C’est, du reste, ce que nous avions constaté avec nos collègues Philippe Marini et Christian Gaudin, en janvier 2007, lors d’une mission que nous avions effectuée dans ces pays et qui nous avait conduits, dans le rapport intitulé « La bataille des centres de décision », à préconiser le renforcement de la participation des salariés aux conseils d’administration et aux conseils de surveillance, ainsi que le renforcement de leur droit à consultation préalable pour obtenir des initiateurs d’offres publiques qu’ils explicitent leurs intentions industrielles, tout en facilitant l’exercice de ce droit par les comités de groupe.

Il est regrettable qu’en France cette « partie prenante » que constituent les salariés et leurs organisations représentatives ne soit pas prise en compte en amont des fusions, des acquisitions et de toutes autres opérations qui affectent la bonne marche des entreprises. Au moins peut-on espérer que la fusion transfrontalière bénéficiera aux salariés du côté français par la négociation prévue par la directive. Vous l’avez rappelé, monsieur le rapporteur, nos collègues députés y ont été attentifs.

Troisièmement, l’adaptation très tardive – trop tardive ! – du règlement du 22 juillet 2003, qui permet d’accueillir la société coopérative européenne est, à mes yeux, une réelle avancée compte tenu du poids économique que représentent les coopératives en Europe. Les coopératives installées sur notre sol ne peuvent qu’y gagner.

D’une manière générale, la singularité du statut coopératif est un atout dans un monde dominé par la finance et où une part trop belle est faite à la rentabilité à court terme, déconnectée de l’économie réelle.

Quatrièmement, au moment où se tiennent des assemblées générales d’actionnaires parfois très houleuses, notamment lorsqu’il s’agit des indemnités généreuses dont se gratifient certains dirigeants, sans rapport avec les résultats de l’entreprise, la transposition de la directive du 14 juin 2006 introduit dans le code de commerce des améliorations quant à l’information des actionnaires sur le gouvernement d’entreprise.

Bien que je croie beaucoup moins aux codes de bonne conduite qu’aux obligations législatives ou réglementaires, je pense que les dispositions transposées augmentent la transparence, notamment sur les opérations hors bilan. La crise financière que nous vivons nous a révélé qu’elles pouvaient être très dangereuses puisque c’est là que se dissimulent les origines de la fameuse crise des .
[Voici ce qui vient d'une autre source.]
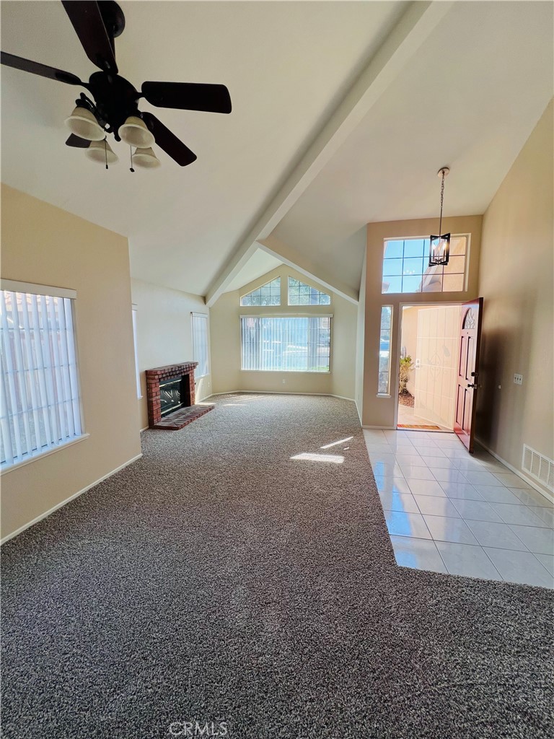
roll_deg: +0.4
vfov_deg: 106.2
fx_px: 277
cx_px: 277
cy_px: 370
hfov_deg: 89.9
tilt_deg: -6.5
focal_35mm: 13
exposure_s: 1/144
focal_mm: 1.57
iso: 32
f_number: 1.8
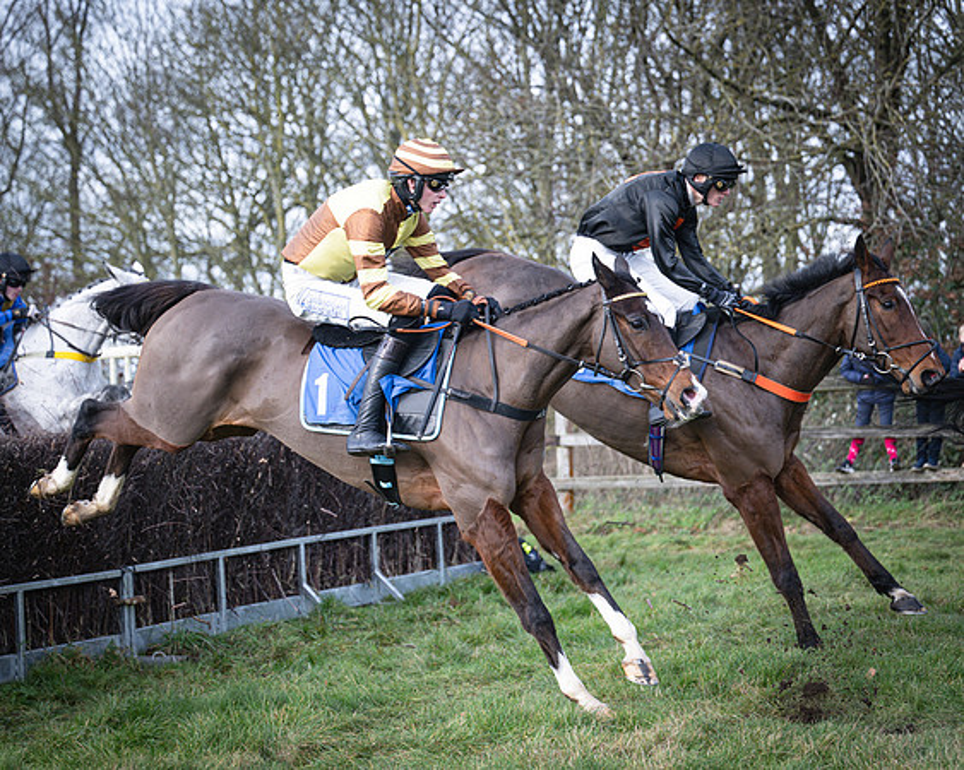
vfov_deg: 18.9
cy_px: 382
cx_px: 377
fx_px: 2319
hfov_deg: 23.4
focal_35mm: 81
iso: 400
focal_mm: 70
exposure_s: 1/1250
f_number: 2.8
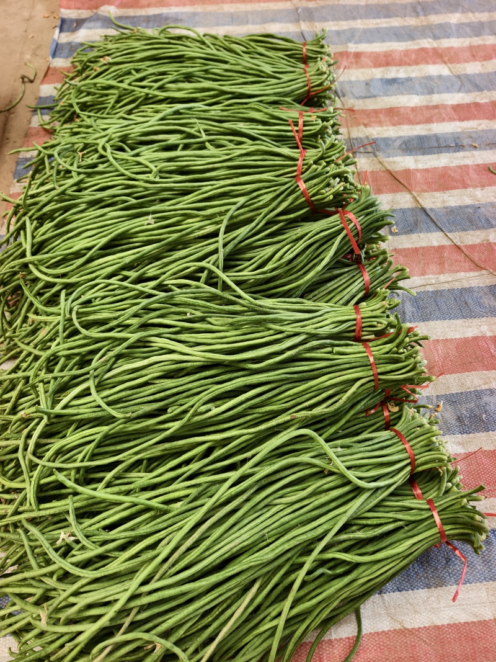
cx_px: 248
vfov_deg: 73.9
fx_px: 439
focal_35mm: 23
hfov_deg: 58.9
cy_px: 331
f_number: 1.75
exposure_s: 1/100
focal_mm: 8.67
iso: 451
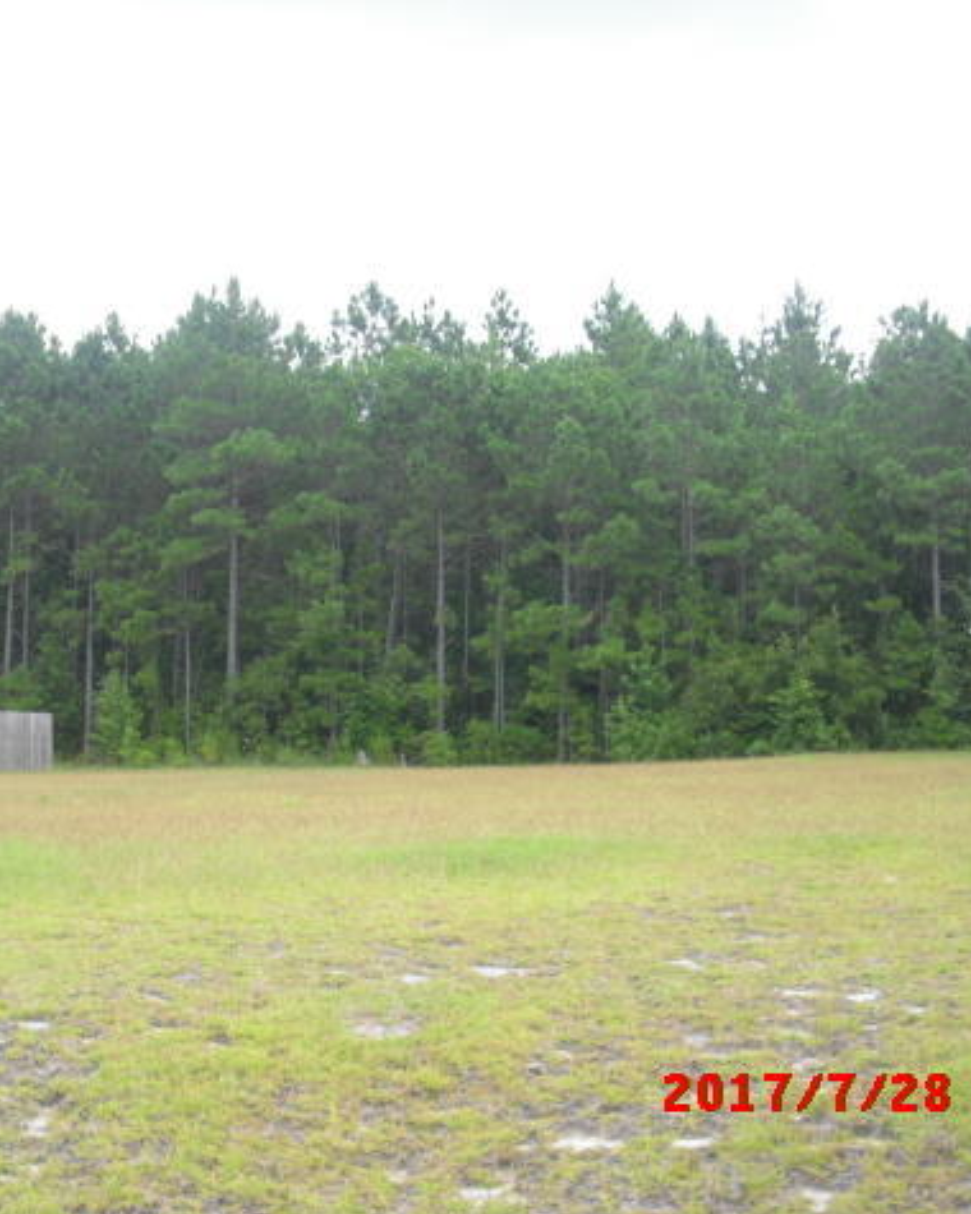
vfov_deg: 37.3
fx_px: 1796
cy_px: 611
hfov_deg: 30.2
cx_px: 406
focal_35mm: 50
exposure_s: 1/100
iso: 100
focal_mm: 6.2
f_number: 5.6
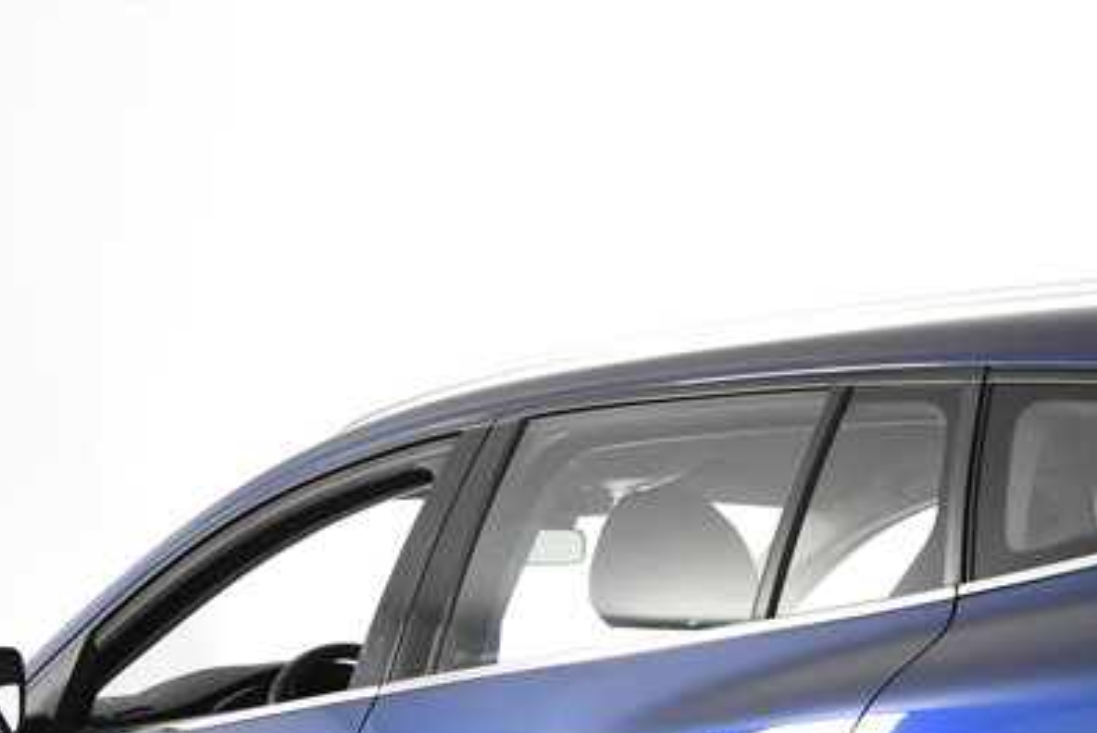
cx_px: 991
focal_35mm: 101
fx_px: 3080
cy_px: 857
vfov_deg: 13.2
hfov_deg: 19.8
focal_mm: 26
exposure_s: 1/80
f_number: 4.5
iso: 1600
Les amendements proposés par la commission des lois et visant à l’effectivité de la loi n’appellent pas de remarques particulières.

Mes réserves portent plutôt sur les amendements de simplification, notamment au sujet du rapport sur le gouvernement d’entreprise : les modalités de participation des actionnaires aux assemblées générales seraient renvoyées aux dispositions des sociétés qui le prévoient. Le risque est, à mes yeux, d’affaiblir la portée de la directive à cet égard.

Toutefois, cette réserve n’affecte pas l’intérêt global de ces adaptations, qui, je le répète, sont cohérentes avec le choix du marché intérieur.

Bien sûr, il serait encore préférable d’avoir, à l’échelle européenne, des politiques communes visant à une croissance durable, porteuse d’emplois, et de bons emplois. Toutefois, je le reconnais, c’est un autre débat, que nous aurons à un moment ou à un autre.